[ABOUT THIS EXERCISE]: From the records below, copy out exactly the lines from the one containing "17. Kim HL, Cho" to the one containing "20. Akbal A, Gökmen", both included. Add nothing else.

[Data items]
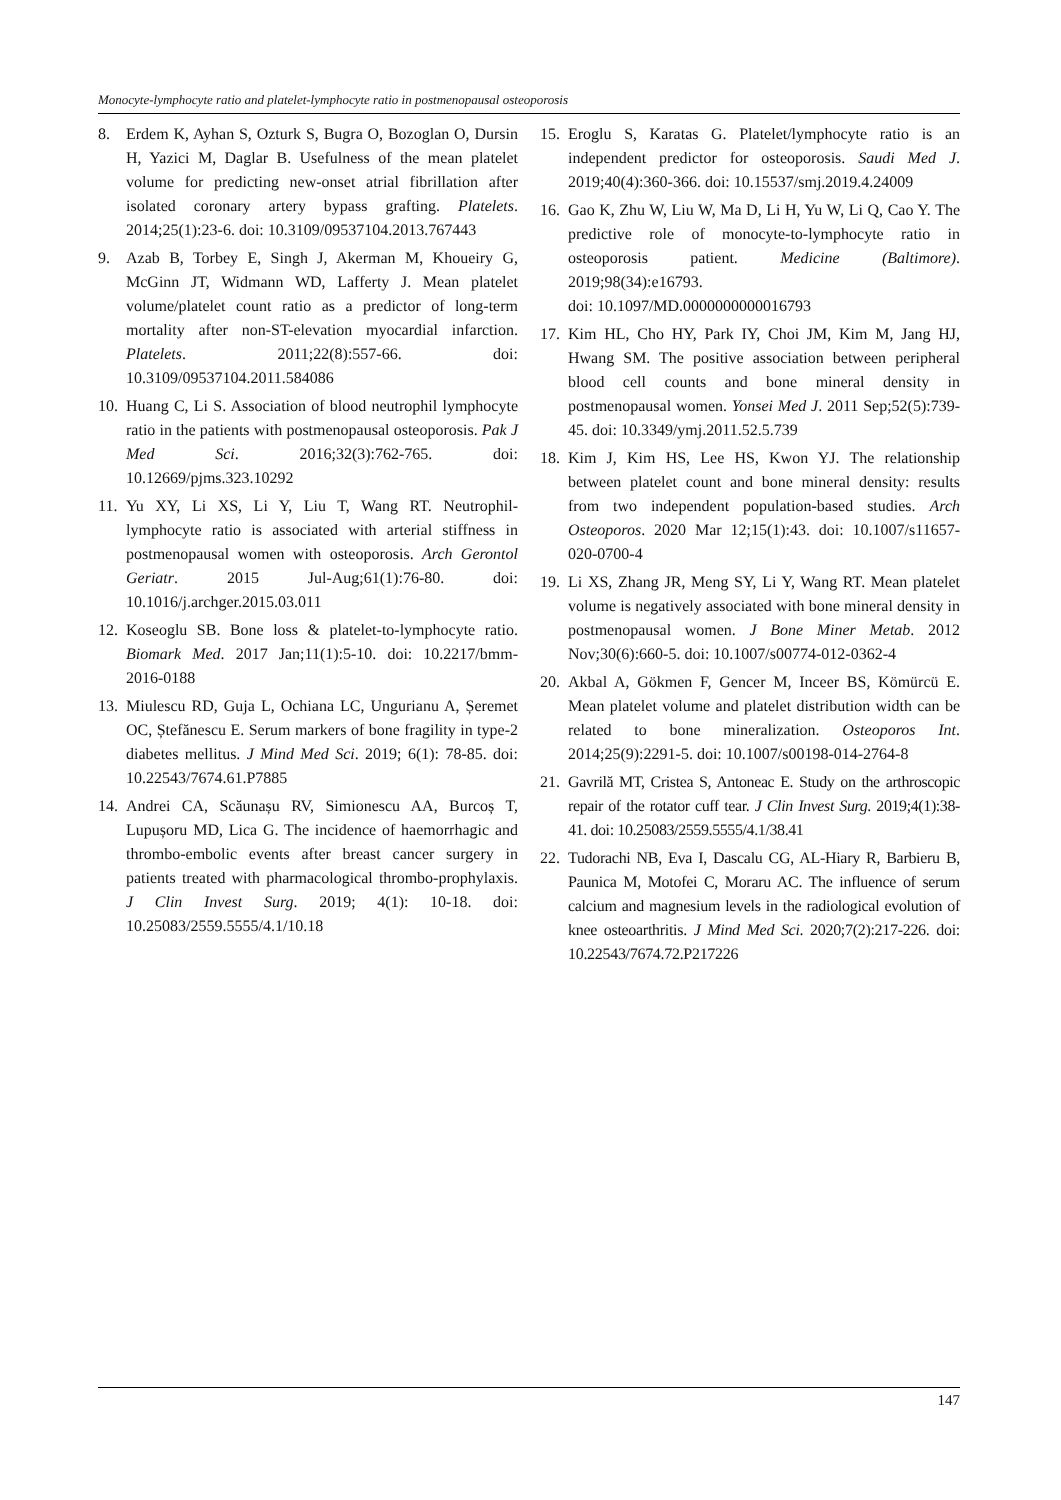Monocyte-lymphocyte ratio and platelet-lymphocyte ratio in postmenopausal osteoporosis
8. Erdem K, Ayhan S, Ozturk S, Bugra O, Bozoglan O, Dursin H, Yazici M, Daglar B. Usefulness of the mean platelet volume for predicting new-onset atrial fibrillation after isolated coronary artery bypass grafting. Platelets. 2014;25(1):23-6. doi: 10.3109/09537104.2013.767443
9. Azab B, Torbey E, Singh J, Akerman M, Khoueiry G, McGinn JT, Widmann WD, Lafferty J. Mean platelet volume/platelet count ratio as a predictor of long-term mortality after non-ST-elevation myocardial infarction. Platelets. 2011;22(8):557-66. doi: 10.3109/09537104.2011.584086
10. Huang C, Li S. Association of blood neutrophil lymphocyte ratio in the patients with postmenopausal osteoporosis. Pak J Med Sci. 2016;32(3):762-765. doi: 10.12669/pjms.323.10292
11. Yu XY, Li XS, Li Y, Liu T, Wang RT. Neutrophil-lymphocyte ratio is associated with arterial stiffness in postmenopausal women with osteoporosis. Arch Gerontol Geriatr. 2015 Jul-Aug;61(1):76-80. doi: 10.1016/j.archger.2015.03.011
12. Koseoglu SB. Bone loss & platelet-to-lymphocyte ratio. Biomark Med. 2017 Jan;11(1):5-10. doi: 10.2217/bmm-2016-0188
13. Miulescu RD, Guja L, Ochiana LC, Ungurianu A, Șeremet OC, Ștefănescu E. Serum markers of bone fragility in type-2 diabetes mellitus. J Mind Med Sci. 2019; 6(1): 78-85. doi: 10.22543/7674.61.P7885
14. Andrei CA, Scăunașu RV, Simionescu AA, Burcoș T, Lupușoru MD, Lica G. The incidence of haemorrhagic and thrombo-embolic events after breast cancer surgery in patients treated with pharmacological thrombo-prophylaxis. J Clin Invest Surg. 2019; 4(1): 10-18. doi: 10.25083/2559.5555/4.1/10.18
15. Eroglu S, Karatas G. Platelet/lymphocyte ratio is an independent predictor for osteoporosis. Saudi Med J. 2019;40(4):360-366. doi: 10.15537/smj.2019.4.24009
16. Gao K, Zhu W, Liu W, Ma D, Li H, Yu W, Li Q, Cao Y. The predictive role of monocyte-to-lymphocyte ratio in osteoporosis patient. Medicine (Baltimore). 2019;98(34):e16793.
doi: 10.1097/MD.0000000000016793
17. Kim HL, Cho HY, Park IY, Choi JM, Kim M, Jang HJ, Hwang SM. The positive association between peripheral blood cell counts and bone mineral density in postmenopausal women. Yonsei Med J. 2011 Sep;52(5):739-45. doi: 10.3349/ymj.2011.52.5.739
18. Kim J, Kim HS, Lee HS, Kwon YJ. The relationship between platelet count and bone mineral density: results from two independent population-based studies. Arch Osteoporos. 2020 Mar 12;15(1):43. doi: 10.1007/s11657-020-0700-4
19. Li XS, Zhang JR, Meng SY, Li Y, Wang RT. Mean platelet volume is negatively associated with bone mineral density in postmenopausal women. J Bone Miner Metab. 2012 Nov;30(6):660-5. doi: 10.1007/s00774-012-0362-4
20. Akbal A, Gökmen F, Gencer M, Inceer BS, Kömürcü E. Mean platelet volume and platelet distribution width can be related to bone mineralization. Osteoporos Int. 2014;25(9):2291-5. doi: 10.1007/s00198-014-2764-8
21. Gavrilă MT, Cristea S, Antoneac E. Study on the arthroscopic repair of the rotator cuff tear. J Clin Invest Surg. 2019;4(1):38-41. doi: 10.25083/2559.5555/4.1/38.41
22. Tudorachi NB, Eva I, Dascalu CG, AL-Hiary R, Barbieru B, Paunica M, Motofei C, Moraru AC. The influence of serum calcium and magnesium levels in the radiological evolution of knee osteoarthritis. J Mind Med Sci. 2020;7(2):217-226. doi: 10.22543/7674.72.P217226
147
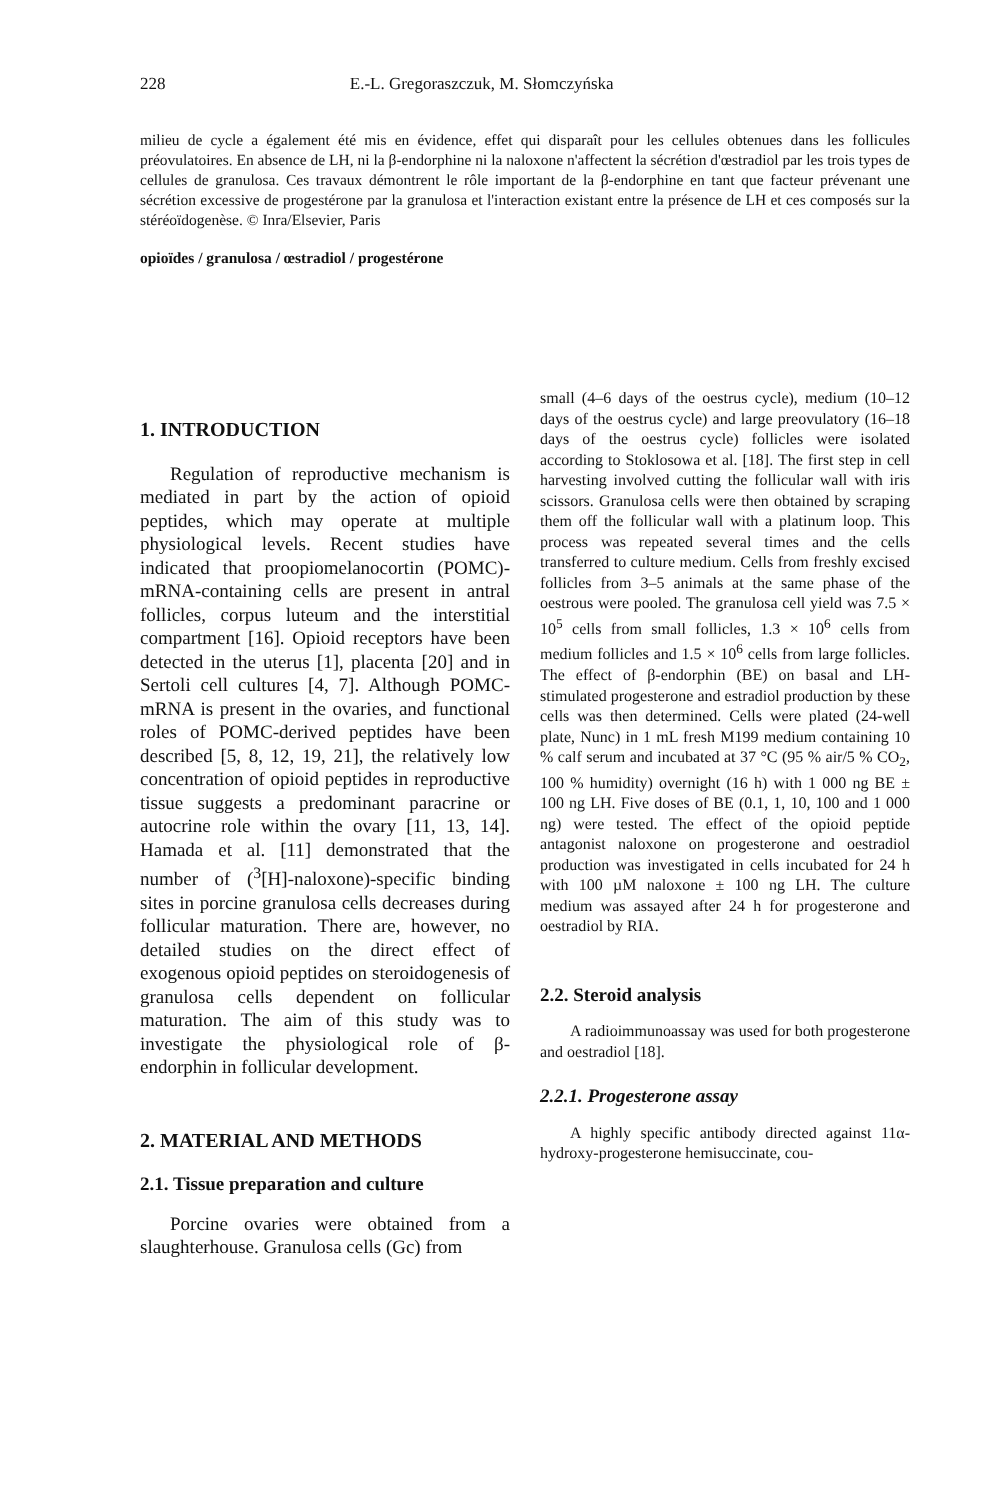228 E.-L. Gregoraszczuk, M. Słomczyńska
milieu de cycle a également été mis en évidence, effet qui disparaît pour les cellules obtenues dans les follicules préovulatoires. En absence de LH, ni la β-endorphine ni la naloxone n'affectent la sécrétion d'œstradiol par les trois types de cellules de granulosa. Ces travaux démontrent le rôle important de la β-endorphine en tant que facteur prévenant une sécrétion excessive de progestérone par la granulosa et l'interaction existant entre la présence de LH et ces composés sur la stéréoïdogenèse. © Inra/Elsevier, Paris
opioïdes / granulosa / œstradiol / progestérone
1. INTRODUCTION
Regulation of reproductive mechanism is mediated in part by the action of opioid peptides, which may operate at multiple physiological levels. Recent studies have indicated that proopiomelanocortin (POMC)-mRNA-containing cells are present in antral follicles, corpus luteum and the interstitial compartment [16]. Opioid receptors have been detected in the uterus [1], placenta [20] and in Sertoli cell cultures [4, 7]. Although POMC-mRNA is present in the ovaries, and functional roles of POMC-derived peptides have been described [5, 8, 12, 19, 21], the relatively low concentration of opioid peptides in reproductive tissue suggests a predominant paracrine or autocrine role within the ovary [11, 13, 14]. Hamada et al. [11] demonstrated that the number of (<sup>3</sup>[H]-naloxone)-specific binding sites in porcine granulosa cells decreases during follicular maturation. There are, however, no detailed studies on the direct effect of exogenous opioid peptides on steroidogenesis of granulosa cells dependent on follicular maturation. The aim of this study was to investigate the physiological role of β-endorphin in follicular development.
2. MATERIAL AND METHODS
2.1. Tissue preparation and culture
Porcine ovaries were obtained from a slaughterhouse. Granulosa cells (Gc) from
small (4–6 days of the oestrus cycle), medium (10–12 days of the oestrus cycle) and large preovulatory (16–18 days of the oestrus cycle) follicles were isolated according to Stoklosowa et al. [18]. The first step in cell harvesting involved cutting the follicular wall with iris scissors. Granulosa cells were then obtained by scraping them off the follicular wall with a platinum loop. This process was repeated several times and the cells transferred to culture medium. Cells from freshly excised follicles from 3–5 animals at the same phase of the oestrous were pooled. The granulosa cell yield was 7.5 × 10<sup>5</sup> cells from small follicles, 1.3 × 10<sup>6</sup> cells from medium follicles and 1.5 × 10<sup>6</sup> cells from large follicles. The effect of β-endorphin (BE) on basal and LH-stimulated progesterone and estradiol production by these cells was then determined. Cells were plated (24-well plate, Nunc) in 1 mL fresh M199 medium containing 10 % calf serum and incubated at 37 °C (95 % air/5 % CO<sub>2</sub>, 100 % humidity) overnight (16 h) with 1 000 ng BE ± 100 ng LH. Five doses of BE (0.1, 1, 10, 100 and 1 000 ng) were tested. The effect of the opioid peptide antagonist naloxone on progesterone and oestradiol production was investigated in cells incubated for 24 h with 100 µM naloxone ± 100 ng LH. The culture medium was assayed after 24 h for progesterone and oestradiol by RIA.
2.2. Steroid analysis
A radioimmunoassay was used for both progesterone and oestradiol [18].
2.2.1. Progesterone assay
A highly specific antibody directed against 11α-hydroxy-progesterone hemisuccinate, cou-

[FINISHED EXERCISE]:
17. Kim HL, Cho HY, Park IY, Choi JM, Kim M, Jang HJ, Hwang SM. The positive association between peripheral blood cell counts and bone mineral density in postmenopausal women. Yonsei Med J. 2011 Sep;52(5):739-45. doi: 10.3349/ymj.2011.52.5.739
18. Kim J, Kim HS, Lee HS, Kwon YJ. The relationship between platelet count and bone mineral density: results from two independent population-based studies. Arch Osteoporos. 2020 Mar 12;15(1):43. doi: 10.1007/s11657-020-0700-4
19. Li XS, Zhang JR, Meng SY, Li Y, Wang RT. Mean platelet volume is negatively associated with bone mineral density in postmenopausal women. J Bone Miner Metab. 2012 Nov;30(6):660-5. doi: 10.1007/s00774-012-0362-4
20. Akbal A, Gökmen F, Gencer M, Inceer BS, Kömürcü E. Mean platelet volume and platelet distribution width can be related to bone mineralization. Osteoporos Int. 2014;25(9):2291-5. doi: 10.1007/s00198-014-2764-8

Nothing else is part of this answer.